Quote each of the entries below word for word, omitting the pictures from your answer.

Records from a dataset
··········
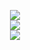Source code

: <p align = "center">
  <img src = "https://github-readme-stats.vercel.app/api?username=ApoorvGit&show_icons=true&theme=dark" ><br>
  <img src = "https://github-readme-stats.vercel.app/api/top-langs/?username=ApoorvGit&theme=dark"><br>
  <img src = "https://github-readme-streak-stats.herokuapp.com/?user=ApoorvGit&theme=dark&hide_border=true"><br>
</p>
··········
◆ **Problem solution**
Source code

: <p align = "center">
  <img src = "https://github-readme-stats.vercel.app/api?username=ApoorvGit&show_icons=true&theme=dark" ><br>
  <img src = "https://github-readme-stats.vercel.app/api/top-langs/?username=ApoorvGit&theme=dark"><br>
  <img src = "https://github-readme-streak-stats.herokuapp.com/?user=ApoorvGit&theme=dark&hide_border=true"><br>
</p>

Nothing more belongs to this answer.